Family Meals and Eating Disorders Something in Common – EpicPew

Family Meals and Eating Disorders Something in Common

There are a lot of distractions in our culture today (cell phones, iPads, laptops, the “need” to be busy, etc.) which have unfortunately seeped into the family meal. The kids are distracted, the parents are distracted and tired after working all day, so there is not a set meal time. Everyone eats whatever they can find when they are hungry.

I understand and sympathize with the desire to blow off the family meal due to fatigue, other pending engagements, or maybe even out of lack of gratitude from your family, but studies have shown that the family table is critical in combating eating disorders among teenagers, particularly among young girls. The “disordered eating behaviors” as one study calls them are: “unhealthy weight control practices and binge eating . . . self-induced vomiting and use of laxatives, diet pills, or diuretics.”
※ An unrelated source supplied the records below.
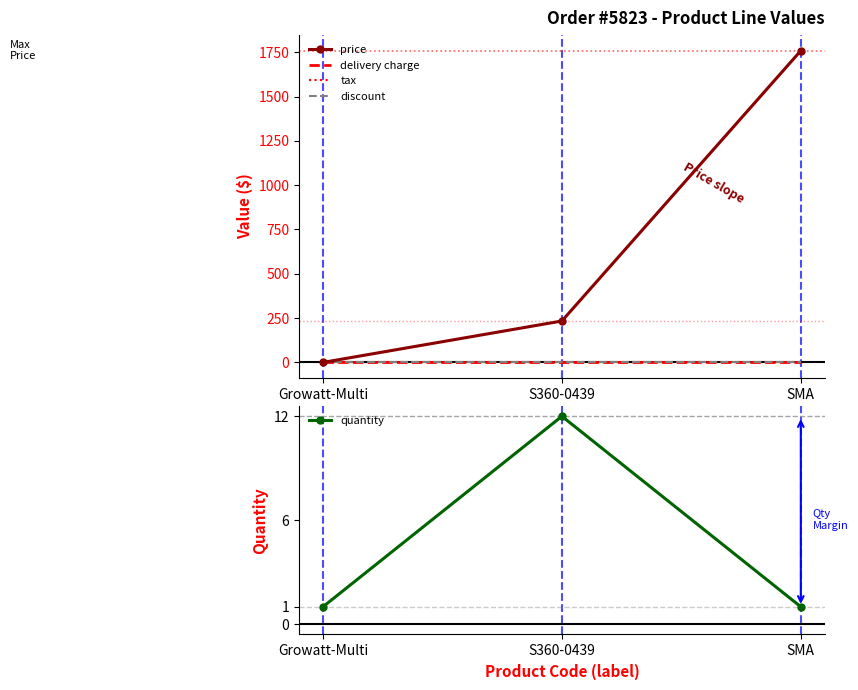

Is this an area chart (filled region under the line)?

No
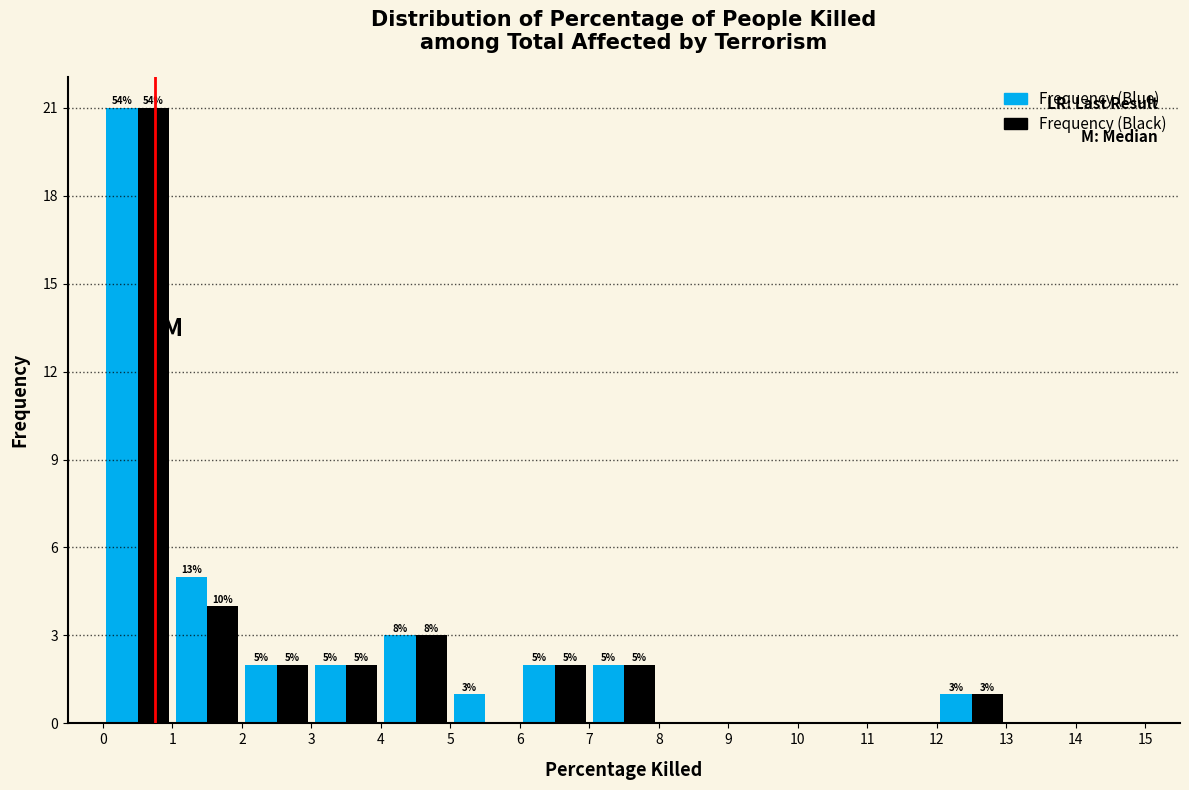

In the Frequency (Blue) series, which range on the x-axis has the tallest bar?

0 to 1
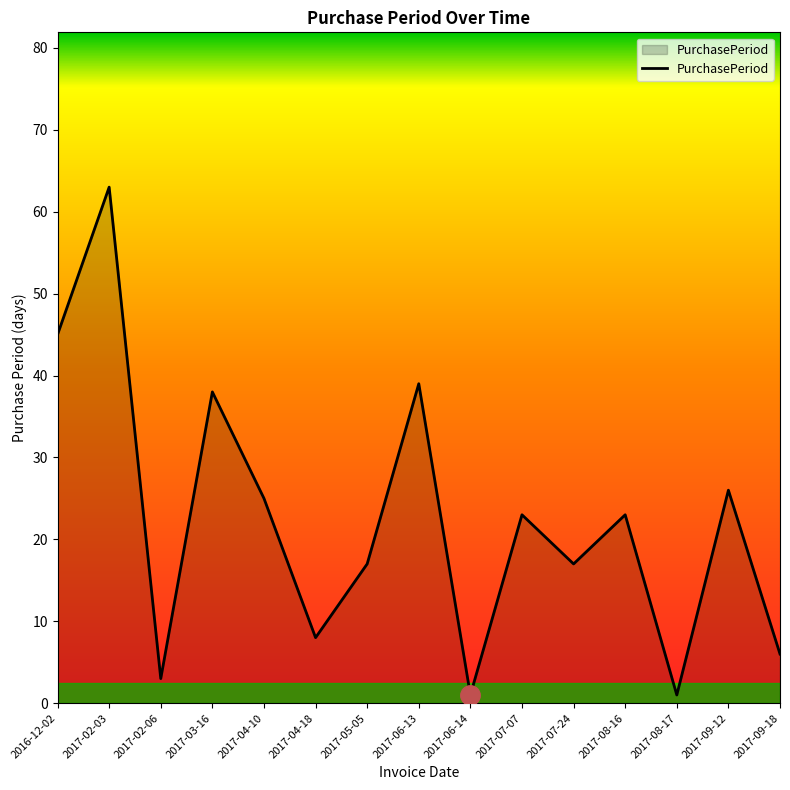

What is the difference between the values at 2017-04-18 and 2017-09-12?

18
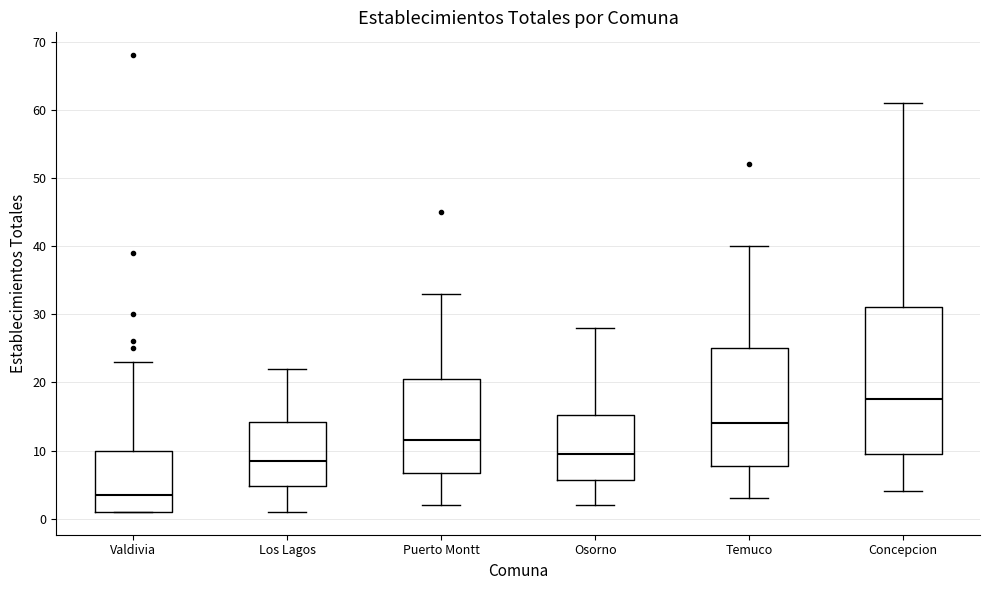

Reading left to right, read every box against the y-axis: the position of its median line, the range the box covers, and the ends of its whiskers. The values are not printed on the chart, so give them approximately, as read against the axis.

Valdivia: median 4, box 1 to 10, whiskers 1 to 23
Los Lagos: median 9, box 5 to 14, whiskers 1 to 22
Puerto Montt: median 12, box 7 to 21, whiskers 2 to 33
Osorno: median 10, box 6 to 15, whiskers 2 to 28
Temuco: median 14, box 8 to 25, whiskers 3 to 40
Concepcion: median 18, box 10 to 31, whiskers 4 to 61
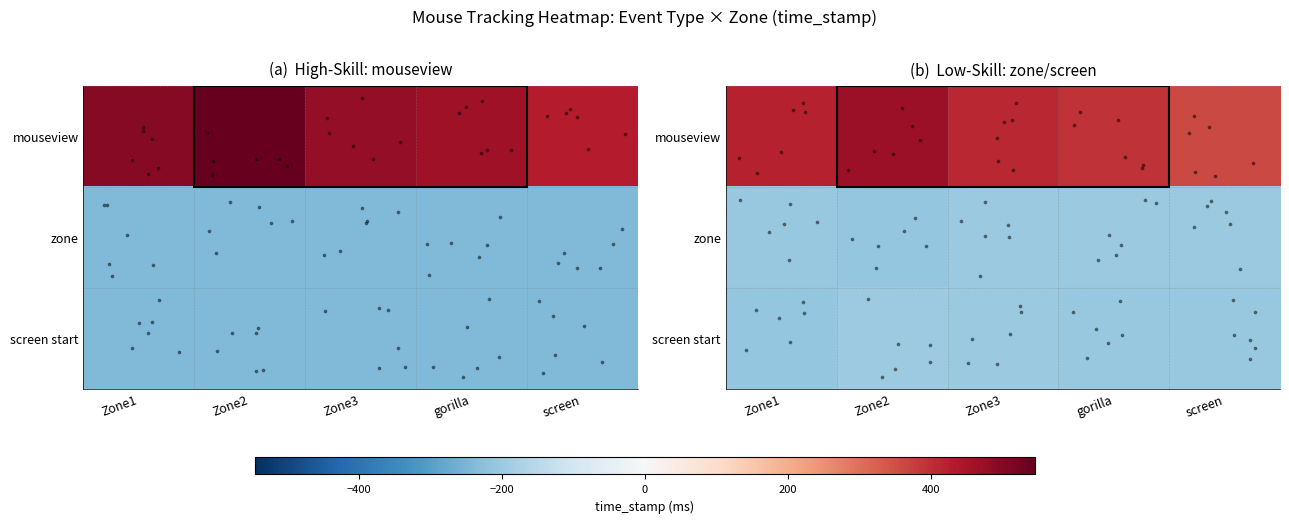

True or false: zone has a value of -124.1 at Zone2.

False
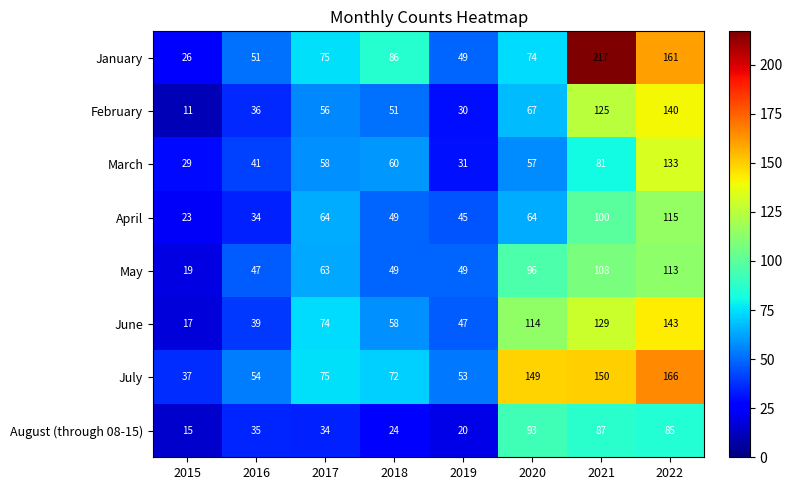

What is the sum of all January values?

739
Not only are these practices a concern in our society today because of their high prevalence, but also because of the harmful behavioral, physical, and psychological consequences that stem from these behaviors. Project Eating Among Teens (Project EAT) followed thirty-one teenagers for five years, from late youth into adolescence and found that youth who lacked a regular family meal time were prone to unhealthy weight control practices which increased in intensity as the teen grew up, and these practices even followed them into adulthood!

Project EAT found that the use of extreme weight control behaviors increased from 14.5% to 23.9% among female participants as they grew from middle to late adolescence. The increase in risky weight control behaviors amongst the male participants was negligible.

Project EAT cited cross-sectional studies which suggest that adolescent females who engage in meal times with their families at least one or two times a week are less likely to engage in extreme weight control practices than their counterparts who do not eat with their families at all. What’s interesting to me—and I think it’s worth mentioning to you—is that regardless of household environment, economic background, and family dynamics, these statistics hold true. So, even if a family is hyper-focused on being “thin” and perceived as “in-shape,” as long as they eat together a few times a week, their teenage daughter has a substantially lower risk of falling into harmful weight control practices. The same holds true with a family who has unhealthy eating habits; as long as the family communes and eats one or two meals a week together, the daughters risk of holding a distorted body image and engaging in weight loss practices greatly diminished.

Mankind has a natural relation to food. God commanded man to till and tend for the soil. So, by not eating together, by eating while glued to a screen, our minds are not focused on the food in front of us. Typically, we are eating on the go, so all that is required is a quick microwave heating of the food and we’re off! – This disconnects us from the true purpose of the meal. One of our basic needs is to eat. We cannot survive without food. Matthew Kelly states that God speaks to us through our legitimate needs, and since we are called to serve God, we mustcare for our legitimate needs – if we are not caring for ourselves, how can we possibly care for others? If our legitimate needs aren’t met, we are in no position to minister to another person. Man fully alive has all of his or her legitimate needs balanced, and is open to receiving God’s Word in their daily life.

Food is not something that should be overlooked as a quick necessity before moving on to the next task; food is a reminder of our human weakness and provides us an opportunity to create a space for encounter, not only with each other, but with our Heavenly Father.